Question
Let $f:\Bbb{C}\rightarrow \Bbb{C}$ be an entire function such that $$\lim_{|z|\rightarrow\infty} \dfrac{f(z)}z=0.$$ Show that $f$ is constant function.
Attempt:
Since $\lim_{|z|\rightarrow\infty} \dfrac{f(z)}z$ finitely exists, so $\dfrac{f(z)}z$ is bounded in a neighborhood of infinity. Then there exists $R>0$ and a constant $M>0$ such that $\dfrac{|f(z)|}{|z|}\le M$ for $|z|>R$. Thus, $|f(z)|\le M|z|$ for $|z|>R$.

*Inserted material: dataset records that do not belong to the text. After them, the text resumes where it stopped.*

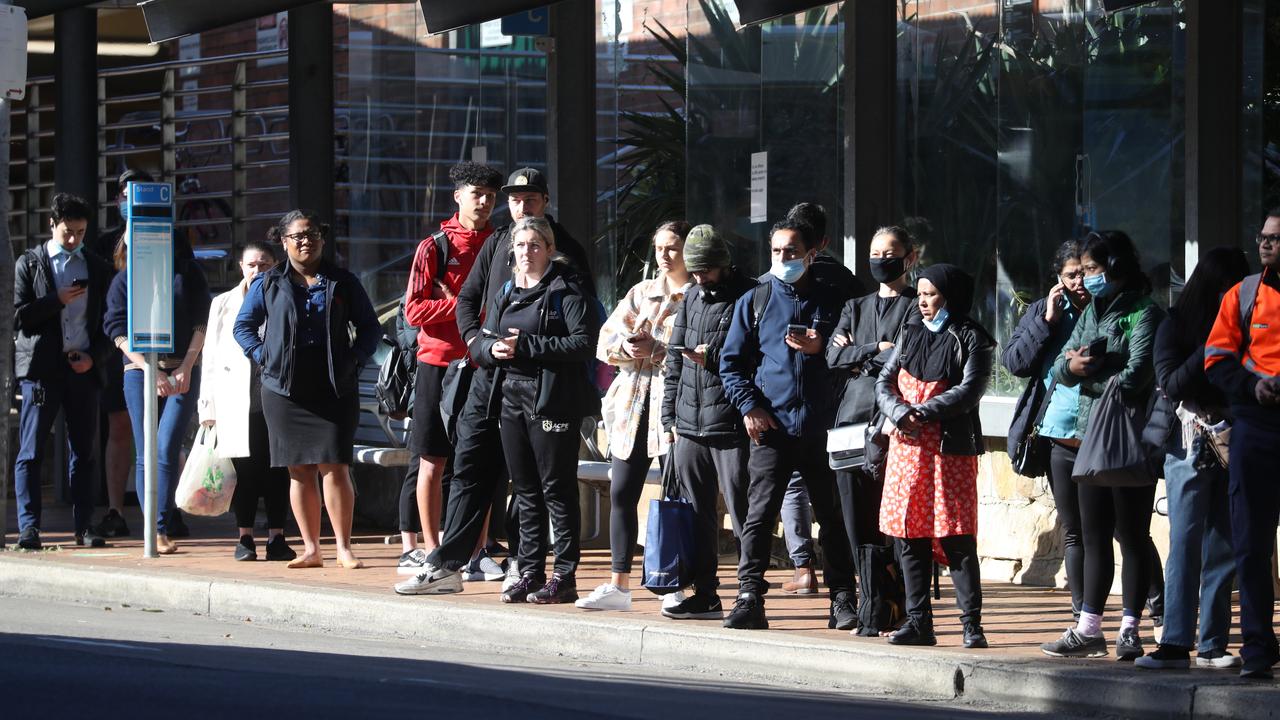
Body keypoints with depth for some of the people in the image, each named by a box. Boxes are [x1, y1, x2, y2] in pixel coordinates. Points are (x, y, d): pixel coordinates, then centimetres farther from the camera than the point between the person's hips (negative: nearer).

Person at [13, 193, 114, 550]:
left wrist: (94, 357, -2)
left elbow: (108, 322, 14)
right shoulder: (29, 264, 5)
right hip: (41, 368, -3)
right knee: (31, 451, -6)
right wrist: (58, 300, -11)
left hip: (84, 369, 3)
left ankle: (84, 526, 7)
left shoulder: (97, 269, 14)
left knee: (85, 452, 3)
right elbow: (18, 317, -2)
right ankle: (29, 526, -7)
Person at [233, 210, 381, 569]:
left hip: (334, 390, -1)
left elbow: (370, 327, 14)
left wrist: (355, 359, -1)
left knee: (335, 468, -8)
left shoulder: (342, 283, 9)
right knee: (299, 471, 2)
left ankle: (343, 548, -5)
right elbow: (243, 325, 15)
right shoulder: (269, 284, 9)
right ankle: (311, 549, 7)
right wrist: (263, 356, 0)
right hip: (285, 391, 1)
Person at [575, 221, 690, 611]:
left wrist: (657, 350, -17)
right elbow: (605, 341, 12)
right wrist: (626, 347, -9)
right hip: (634, 401, 6)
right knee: (621, 492, 4)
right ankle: (618, 584, 10)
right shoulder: (641, 293, 18)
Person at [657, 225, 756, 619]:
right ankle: (704, 594, 16)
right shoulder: (691, 298, 16)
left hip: (731, 426, -7)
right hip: (688, 425, 7)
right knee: (695, 514, 10)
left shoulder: (748, 298, -6)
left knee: (741, 512, -5)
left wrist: (714, 358, -16)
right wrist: (669, 416, 16)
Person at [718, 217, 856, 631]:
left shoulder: (832, 302, 10)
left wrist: (820, 348, -9)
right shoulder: (754, 302, 11)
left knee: (832, 517, 5)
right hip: (771, 427, 0)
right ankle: (749, 599, -9)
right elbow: (731, 363, 11)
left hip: (822, 429, 0)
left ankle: (842, 600, 12)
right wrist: (749, 406, -3)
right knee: (760, 514, -7)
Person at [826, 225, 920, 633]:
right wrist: (876, 349, -2)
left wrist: (856, 353, 3)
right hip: (853, 422, 5)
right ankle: (874, 609, 5)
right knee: (860, 525, 1)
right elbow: (833, 358, 10)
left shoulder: (917, 307, 7)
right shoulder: (856, 307, 23)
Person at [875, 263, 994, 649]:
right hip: (906, 447, 5)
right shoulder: (911, 333, 16)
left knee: (957, 539, -8)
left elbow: (969, 391, -11)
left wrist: (921, 413, -15)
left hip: (951, 447, -5)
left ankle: (972, 624, -4)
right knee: (910, 537, 4)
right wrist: (900, 413, -10)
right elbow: (885, 381, 9)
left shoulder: (971, 339, -1)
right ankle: (918, 622, 9)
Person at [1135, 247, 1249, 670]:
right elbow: (1171, 385, -6)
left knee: (1223, 548, 2)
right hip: (1190, 443, -3)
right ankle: (1175, 644, -6)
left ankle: (1213, 646, 5)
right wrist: (1211, 349, -14)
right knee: (1185, 544, -6)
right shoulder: (1176, 325, 3)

Now, I have proved the following result;
Generalised Liouville's theorem: Let $f$ be an entire function and suppose there is a constant $M$ and $R>0$ and an integer $n\ge 1$ such that $|f(z)|\le M|z|^n$ for $|z|>R$. Show that $f$ is a polynomial of degree $\le n$.

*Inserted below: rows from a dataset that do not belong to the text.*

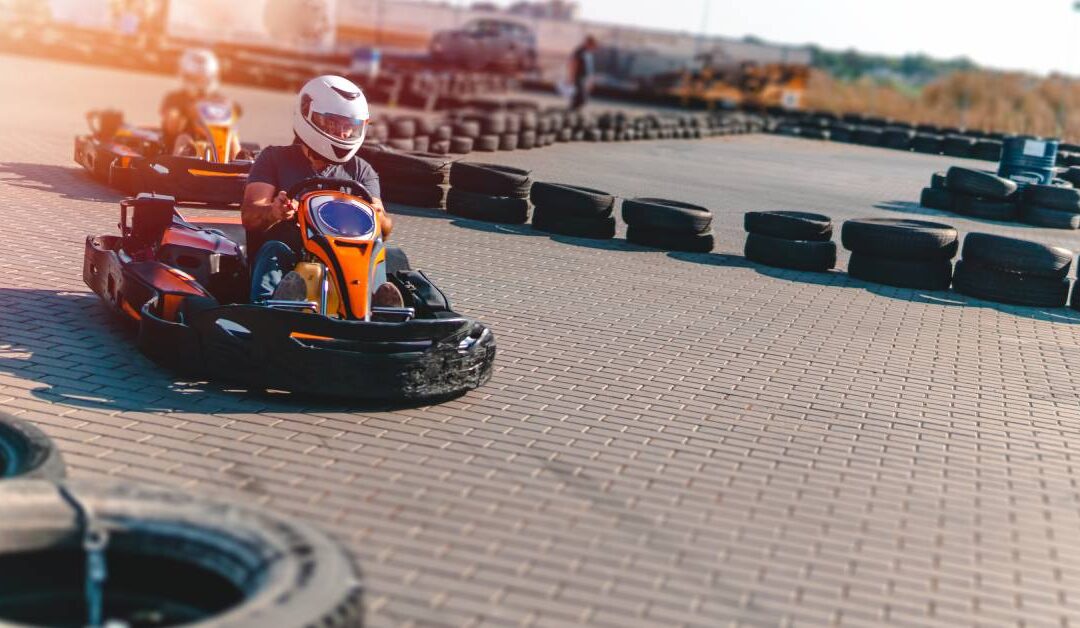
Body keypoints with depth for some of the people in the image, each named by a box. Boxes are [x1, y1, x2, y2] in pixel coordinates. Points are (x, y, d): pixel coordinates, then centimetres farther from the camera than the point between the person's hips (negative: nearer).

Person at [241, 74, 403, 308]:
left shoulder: (361, 171, 18)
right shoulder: (275, 159, 12)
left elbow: (384, 230, 4)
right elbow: (250, 216, -3)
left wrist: (377, 216, -22)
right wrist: (273, 212, -28)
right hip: (285, 261, -1)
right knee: (275, 250, -33)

From the above result we get $f$ is a linear polynomial, that is, $f(z)=a+bz$ for some $a,b\in \Bbb{C}$. But $\lim_{|z|\rightarrow\infty} \dfrac{f(z)}z=0$ gives $b=0$. Hence it is done.
Please check whether all the arguments are alright or not. Thank you.
Define a function $g(z):=\frac{f(z)-f(0)}{z}$ if $z\neq 0$ and $g(0)=f'(0).$ Note that $g(z)$ is a entire and $\lim\limits_{|z|\to \infty}|g(z)|= 0$. This shows that $g(z)$ bounded and hence by Lioville's theorem $g(z)\equiv 0.$ This in turn shows that $f(z)\equiv f(0).$
Alternatively, as you have already proved the generalized Liouville's theorem. You know that $f(z)$ is a polynomial of degree $\le 1.$ So take $f(z)=az+b.$ Note that the condition $\lim\limits_{|z|\to \infty}\frac{f(z)}{|z|}=0$ implies that $a=0$ and hence $f(z)\equiv b.$
Alternatively, you can use Cauchy's integral formula to directly show that $f(w_0)=f(w_1)$ for any $w_0, w_1\in \mathbb{C}.$ Choose a disk of radius $R$ large enough so that the disk contains both $w_0, w_1.$ Let $C_R$ be the boundary curve of the disk. Now, Cauchy's formula implies that $$|f(w_0)-f(w_1)|\le \frac{R}{2\pi}\int_{C_{R}}\frac{|f(z)|}{|z|}\left(\frac{|w_1-w_0|}{|(z-w_0)(z-w_1)|}\right)|dz|\to 0,$$ as $R\to \infty.$